There’s also a whole bunch of disputed cases — a category of people who may or may not have been rescuing others on purpose. People in their districts were ordered to be rounded up and sent to the camps and they were responsible for doing that but somehow it never quite happened on anything like the scale it did elsewhere. Scholars can’t be sure whether these folks were Righteous Gentiles because they were extremely effective bureaucratic saboteurs or if they were simply loyal Nazis who were very bad at their jobs.
During World War II, the U.S. Strategic Services published a “Simple Sabotage Manual” for resistance and liberation groups in countries occupied by those who were rounding people up and putting them in camps. I’ve discussed parts of that manual here before in a light-hearted way, noting that its schemes for bureaucratic sabotage were nearly indistinguishable from day-to-day life in many American cubicle farms. That’s still true, but tactics like the following are, nonetheless, an effective means of saving lives and saving humanity in the face of those who want to round people up and put them in camps:
(a) Organizations and Conferences
(1) Insist on doing everything through “channels.” Never permit short-cuts to be taken in order to expedite decisions.

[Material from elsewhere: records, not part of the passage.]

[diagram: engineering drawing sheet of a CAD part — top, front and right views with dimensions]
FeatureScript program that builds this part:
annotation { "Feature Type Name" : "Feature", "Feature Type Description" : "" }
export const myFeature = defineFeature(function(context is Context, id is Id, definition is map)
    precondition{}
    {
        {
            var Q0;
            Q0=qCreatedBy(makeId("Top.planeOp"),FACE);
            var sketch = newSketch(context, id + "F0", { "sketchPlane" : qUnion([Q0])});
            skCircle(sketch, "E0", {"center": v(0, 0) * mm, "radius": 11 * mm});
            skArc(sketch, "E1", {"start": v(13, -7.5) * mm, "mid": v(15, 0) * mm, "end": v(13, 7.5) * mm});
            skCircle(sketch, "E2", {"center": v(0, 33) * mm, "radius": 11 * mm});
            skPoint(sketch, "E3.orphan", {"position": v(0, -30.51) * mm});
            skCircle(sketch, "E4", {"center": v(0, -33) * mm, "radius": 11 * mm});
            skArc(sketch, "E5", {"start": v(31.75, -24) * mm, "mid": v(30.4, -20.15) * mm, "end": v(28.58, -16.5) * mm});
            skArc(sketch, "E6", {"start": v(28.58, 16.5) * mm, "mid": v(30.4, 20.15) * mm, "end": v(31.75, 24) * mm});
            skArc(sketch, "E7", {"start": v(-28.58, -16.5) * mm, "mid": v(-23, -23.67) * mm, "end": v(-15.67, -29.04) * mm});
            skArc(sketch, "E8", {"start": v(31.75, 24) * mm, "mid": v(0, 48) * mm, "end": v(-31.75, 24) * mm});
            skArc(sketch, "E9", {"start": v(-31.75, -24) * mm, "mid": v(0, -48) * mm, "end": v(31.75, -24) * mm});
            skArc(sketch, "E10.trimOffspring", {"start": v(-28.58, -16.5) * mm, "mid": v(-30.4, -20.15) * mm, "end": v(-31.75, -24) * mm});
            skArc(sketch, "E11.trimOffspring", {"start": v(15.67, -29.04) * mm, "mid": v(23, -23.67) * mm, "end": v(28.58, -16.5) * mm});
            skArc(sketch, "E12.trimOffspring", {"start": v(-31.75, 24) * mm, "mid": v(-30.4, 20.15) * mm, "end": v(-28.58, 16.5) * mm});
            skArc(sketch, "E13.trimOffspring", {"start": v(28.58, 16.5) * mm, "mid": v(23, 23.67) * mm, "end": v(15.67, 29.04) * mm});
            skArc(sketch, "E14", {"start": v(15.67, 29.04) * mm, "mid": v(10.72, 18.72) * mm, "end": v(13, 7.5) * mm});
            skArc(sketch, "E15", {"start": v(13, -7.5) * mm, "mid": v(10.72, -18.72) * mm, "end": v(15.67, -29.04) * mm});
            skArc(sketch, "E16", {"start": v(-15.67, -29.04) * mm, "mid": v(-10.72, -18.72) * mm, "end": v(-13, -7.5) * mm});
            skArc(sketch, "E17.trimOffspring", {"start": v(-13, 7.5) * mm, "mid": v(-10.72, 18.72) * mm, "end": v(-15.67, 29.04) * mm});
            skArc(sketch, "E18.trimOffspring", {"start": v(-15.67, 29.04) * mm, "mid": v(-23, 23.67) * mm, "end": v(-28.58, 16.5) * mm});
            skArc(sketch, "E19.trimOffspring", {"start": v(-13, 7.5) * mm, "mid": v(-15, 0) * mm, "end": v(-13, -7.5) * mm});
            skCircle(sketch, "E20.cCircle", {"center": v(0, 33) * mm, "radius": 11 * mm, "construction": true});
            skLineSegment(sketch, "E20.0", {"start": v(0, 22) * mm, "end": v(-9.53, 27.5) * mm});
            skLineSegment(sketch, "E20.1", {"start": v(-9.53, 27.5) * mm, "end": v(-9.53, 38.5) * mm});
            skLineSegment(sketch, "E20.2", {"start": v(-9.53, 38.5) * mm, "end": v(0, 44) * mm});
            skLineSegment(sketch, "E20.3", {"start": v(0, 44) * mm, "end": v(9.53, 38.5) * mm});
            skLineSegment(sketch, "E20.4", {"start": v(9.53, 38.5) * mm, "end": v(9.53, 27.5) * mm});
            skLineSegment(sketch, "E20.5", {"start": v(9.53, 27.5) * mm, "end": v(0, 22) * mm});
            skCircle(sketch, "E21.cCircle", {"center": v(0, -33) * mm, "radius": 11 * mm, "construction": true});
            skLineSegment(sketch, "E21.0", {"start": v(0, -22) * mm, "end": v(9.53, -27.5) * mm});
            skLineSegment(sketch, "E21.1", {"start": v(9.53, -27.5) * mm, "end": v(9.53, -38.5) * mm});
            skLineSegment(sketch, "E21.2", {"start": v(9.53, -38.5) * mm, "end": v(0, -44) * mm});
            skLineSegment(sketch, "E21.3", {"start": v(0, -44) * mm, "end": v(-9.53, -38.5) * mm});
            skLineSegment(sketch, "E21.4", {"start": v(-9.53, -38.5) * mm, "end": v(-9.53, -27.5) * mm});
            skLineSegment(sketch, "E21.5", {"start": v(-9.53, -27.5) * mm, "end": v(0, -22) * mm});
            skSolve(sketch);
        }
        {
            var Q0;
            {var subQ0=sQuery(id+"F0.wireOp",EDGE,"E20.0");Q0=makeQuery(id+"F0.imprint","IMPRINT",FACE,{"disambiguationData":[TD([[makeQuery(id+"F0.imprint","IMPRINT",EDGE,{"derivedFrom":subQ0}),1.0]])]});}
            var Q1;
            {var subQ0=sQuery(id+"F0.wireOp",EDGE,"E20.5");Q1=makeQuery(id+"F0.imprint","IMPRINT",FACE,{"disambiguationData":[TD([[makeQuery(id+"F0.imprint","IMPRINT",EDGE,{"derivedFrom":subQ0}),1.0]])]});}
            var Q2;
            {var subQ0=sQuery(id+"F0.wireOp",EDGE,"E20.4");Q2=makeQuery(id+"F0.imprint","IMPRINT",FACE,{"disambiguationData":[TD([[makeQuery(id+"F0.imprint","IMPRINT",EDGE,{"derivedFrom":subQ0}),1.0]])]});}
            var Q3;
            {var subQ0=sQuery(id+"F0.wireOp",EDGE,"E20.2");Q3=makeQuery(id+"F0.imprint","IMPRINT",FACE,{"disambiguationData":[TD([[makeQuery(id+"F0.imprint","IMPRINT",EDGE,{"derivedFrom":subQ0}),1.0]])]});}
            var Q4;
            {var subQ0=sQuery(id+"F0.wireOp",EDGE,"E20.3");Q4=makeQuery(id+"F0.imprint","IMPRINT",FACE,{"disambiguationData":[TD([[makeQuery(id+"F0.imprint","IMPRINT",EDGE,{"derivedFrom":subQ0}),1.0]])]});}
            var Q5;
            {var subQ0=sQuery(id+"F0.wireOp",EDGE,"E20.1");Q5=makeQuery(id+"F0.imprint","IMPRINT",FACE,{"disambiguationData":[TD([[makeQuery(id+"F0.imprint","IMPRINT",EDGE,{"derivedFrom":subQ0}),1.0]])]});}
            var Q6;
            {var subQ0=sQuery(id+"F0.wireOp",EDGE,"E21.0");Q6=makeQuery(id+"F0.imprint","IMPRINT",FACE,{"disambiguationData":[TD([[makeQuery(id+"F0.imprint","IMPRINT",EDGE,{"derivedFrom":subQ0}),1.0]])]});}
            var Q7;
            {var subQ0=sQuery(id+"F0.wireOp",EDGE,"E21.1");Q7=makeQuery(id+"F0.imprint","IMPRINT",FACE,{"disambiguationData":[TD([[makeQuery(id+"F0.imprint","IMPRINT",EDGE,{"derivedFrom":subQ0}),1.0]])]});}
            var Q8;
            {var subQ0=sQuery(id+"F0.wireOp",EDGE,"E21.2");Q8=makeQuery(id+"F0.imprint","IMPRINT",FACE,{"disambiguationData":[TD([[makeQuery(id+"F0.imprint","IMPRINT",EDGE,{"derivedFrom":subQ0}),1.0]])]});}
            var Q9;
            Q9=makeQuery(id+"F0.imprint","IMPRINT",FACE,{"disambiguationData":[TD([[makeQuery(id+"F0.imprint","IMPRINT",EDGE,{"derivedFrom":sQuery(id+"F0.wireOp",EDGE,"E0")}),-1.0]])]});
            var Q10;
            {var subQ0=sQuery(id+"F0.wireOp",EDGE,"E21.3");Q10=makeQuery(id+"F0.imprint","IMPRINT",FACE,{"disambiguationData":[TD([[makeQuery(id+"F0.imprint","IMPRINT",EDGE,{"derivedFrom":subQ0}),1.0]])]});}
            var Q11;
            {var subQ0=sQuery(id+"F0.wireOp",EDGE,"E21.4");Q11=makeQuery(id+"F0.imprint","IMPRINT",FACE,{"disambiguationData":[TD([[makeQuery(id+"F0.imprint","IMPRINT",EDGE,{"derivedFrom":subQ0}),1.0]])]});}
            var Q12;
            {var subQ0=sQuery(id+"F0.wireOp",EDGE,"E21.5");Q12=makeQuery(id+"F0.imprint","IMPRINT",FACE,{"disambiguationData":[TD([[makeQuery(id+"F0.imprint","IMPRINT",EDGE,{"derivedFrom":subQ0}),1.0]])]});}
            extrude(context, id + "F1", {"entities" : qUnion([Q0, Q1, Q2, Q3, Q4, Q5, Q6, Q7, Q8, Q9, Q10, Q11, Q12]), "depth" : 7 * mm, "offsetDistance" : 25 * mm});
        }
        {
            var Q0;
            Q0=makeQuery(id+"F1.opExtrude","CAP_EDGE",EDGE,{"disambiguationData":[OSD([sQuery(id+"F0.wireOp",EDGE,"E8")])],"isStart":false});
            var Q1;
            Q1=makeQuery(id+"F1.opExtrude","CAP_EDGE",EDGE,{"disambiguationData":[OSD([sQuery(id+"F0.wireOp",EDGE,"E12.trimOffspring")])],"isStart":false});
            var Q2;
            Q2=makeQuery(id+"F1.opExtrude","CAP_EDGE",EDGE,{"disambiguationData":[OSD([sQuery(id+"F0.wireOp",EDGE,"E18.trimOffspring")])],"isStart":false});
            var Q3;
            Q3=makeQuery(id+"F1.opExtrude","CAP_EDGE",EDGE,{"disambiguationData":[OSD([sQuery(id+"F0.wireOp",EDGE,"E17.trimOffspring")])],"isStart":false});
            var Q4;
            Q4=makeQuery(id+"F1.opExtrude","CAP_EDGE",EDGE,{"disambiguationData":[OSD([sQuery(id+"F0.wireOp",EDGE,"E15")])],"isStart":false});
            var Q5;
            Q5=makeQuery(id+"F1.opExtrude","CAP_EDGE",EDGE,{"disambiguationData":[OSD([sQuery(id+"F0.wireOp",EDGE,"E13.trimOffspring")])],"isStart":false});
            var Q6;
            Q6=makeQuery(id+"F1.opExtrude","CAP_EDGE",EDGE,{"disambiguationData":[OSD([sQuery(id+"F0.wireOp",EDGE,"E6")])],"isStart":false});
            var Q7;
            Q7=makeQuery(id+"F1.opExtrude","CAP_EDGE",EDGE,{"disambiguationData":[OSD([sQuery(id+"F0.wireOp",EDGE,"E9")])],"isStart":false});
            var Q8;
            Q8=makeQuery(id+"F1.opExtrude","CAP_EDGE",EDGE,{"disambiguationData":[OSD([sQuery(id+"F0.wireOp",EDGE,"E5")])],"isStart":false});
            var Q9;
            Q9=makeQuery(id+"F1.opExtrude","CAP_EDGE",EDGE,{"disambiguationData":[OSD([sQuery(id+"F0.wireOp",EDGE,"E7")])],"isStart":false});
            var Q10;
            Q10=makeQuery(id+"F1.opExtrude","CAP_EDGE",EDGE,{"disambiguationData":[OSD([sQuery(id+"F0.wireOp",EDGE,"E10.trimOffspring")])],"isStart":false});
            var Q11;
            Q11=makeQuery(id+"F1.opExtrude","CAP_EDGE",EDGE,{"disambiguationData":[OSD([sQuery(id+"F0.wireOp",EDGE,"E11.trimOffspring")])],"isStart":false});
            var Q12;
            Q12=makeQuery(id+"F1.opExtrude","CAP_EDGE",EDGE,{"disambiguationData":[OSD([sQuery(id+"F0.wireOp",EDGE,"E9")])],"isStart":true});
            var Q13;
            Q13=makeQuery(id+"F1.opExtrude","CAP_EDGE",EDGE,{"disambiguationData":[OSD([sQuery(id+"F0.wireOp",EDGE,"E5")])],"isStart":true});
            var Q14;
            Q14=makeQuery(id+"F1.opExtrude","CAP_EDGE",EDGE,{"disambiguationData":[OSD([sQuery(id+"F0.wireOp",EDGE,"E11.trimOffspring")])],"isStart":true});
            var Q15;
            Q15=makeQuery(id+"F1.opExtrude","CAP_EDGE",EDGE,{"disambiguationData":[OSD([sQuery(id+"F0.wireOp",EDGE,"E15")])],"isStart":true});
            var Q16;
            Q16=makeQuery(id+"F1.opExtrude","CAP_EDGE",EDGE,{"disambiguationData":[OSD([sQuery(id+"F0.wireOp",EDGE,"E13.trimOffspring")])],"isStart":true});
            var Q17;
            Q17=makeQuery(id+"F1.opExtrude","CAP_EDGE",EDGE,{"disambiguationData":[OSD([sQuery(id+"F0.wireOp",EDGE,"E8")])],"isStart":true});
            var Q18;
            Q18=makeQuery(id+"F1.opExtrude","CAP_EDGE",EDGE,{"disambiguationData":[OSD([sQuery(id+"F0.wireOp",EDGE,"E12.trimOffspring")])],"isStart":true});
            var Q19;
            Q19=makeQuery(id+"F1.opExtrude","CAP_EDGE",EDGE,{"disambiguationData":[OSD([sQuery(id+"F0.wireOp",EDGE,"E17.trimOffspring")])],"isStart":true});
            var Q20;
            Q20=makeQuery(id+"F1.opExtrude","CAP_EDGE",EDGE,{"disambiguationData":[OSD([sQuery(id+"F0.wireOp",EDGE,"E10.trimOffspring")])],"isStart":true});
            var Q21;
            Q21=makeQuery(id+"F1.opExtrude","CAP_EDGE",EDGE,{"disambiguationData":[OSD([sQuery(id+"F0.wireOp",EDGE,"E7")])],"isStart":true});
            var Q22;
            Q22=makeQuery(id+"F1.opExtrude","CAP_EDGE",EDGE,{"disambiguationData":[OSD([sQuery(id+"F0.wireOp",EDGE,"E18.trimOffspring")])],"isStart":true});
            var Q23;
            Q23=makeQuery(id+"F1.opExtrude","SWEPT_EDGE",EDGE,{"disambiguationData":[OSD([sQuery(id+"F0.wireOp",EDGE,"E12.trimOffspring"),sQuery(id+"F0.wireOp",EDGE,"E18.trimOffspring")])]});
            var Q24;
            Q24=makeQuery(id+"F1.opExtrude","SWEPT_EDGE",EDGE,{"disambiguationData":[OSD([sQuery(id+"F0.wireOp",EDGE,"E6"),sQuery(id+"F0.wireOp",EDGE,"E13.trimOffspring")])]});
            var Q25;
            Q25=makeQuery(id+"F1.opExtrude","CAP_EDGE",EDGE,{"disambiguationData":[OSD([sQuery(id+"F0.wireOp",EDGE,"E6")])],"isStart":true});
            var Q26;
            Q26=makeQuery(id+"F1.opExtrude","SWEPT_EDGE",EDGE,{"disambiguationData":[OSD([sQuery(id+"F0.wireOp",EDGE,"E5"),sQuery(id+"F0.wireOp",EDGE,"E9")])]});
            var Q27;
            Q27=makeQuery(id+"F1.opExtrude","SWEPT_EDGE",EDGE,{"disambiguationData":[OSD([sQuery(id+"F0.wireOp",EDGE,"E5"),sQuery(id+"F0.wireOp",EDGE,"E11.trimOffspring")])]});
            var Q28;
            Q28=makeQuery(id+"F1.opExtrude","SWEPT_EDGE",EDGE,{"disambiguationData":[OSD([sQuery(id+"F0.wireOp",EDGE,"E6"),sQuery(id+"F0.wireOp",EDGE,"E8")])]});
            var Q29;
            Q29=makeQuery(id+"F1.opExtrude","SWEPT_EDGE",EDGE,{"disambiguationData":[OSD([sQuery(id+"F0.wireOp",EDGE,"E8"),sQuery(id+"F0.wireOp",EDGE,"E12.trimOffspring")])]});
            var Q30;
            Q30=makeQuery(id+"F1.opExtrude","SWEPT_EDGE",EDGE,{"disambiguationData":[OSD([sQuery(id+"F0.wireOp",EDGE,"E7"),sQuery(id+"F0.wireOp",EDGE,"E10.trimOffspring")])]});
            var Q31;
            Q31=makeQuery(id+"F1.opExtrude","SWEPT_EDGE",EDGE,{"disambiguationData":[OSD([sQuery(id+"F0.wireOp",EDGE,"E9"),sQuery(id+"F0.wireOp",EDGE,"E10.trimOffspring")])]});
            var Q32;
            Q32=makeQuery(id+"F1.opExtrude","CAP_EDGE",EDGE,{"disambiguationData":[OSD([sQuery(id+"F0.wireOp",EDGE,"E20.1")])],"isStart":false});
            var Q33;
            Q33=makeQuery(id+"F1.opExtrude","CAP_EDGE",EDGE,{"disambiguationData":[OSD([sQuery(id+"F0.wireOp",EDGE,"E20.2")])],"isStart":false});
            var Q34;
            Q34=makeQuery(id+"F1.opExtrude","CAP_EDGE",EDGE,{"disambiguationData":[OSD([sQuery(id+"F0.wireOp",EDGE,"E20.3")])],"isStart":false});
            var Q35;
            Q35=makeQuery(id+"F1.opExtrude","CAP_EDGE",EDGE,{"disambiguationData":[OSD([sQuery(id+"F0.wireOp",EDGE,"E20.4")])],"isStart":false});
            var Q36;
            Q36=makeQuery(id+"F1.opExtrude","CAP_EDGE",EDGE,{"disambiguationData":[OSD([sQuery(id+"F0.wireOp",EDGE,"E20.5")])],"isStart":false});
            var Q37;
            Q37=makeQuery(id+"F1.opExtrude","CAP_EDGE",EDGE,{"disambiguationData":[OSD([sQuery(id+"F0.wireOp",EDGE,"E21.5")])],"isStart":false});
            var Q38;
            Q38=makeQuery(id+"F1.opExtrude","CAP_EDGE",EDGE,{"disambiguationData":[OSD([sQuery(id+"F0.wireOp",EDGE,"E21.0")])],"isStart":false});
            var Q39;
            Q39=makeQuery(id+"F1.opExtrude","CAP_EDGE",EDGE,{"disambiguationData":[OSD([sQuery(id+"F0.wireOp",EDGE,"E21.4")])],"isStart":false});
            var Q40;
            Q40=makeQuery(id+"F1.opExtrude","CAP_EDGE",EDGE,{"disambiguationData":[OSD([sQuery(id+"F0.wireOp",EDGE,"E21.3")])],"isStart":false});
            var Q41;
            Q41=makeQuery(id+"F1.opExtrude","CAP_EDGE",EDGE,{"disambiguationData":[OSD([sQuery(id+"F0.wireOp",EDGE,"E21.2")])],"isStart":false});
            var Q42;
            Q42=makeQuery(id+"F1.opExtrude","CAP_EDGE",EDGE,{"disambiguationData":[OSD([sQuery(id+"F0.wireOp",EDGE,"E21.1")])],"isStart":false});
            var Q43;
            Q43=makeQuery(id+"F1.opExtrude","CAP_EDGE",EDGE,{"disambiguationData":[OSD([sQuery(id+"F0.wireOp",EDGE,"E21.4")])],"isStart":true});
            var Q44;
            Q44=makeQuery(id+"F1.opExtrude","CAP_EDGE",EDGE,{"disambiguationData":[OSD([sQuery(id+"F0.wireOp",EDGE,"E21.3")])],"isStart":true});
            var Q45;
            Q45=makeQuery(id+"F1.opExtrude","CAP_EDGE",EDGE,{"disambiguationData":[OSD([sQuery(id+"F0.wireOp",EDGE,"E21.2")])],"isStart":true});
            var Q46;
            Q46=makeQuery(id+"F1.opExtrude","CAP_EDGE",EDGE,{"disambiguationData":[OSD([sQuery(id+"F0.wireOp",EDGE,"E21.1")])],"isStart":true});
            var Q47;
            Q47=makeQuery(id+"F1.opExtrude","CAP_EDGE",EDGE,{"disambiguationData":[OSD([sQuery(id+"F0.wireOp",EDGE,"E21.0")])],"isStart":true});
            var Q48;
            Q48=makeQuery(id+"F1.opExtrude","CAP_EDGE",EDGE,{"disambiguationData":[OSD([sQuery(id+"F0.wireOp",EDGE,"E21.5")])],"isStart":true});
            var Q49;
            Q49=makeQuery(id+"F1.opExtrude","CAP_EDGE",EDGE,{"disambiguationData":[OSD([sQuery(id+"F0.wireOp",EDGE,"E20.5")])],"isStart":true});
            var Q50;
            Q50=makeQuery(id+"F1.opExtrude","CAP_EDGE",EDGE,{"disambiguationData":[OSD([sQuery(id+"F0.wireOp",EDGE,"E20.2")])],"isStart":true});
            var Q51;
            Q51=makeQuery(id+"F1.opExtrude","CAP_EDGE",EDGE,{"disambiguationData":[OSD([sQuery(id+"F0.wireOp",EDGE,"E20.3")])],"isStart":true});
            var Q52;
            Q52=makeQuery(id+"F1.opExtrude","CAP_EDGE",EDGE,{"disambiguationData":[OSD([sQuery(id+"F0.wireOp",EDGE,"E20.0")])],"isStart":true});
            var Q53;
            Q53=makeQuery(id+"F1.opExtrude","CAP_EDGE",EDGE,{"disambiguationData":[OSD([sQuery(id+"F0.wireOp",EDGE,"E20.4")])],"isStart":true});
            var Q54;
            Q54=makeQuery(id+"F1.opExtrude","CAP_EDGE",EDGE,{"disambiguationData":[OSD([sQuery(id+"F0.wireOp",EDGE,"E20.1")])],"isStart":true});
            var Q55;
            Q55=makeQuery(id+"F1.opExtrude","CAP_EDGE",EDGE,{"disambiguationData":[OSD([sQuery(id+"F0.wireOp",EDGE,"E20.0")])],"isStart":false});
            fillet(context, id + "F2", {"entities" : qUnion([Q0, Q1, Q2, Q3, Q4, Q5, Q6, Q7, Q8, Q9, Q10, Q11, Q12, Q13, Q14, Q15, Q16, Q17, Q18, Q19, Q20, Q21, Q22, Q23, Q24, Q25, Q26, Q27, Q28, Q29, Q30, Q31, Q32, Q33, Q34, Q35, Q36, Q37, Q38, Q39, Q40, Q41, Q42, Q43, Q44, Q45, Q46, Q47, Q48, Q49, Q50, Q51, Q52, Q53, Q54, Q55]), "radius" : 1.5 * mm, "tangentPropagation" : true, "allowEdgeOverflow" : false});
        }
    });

(2) Make “speeches.” Talk as frequently as possible and at great length., Illustrate your points.. by long anecdotes and accounts of personal experiences. Never hesitate to make a few appropriate “patriotic”comments.
(3) When possible, refer all matters to committees for “further study and consideration.” Attempt to make the committees as large as possible – never less than five.
(4) Bring up irrelevant issues as frequently as possible.
(5) Haggle over precise wordings of communications, minutes, resolutions.
(6) Refer back to matters decided upon at the last meeting and attempt to re-open the question of the advisability of that decision,
(7) Advocate “caution.” Be “ureasonable” and urge your fellow-conferees to be “reasonable” and avoid haste which might result in embarrassments or difficulties later on.
(8) Be worried about the propriety of any decision – raise the question of whether such action as is contemplated lies within the jurisdiction of the group or’whether it might conflict with the policy of some higher echelon.
When governments start talking about rounding people up and putting them in camps it is, as Prof. Snyder says, vitally important not to obey in advance.
And when those governments fully embrace tyranny — i.e., when they actually start rounding people up and putting them in camps — it is vitally important not to obey at all.
But you don’t need to tell them this. You can also, like Mel Brooks, “Simply say yes” and then never do it. Or you can learn the dark arts of bureaucratic sabotage and malicious compliance. This stuff has saved lives before, and may have to do so again.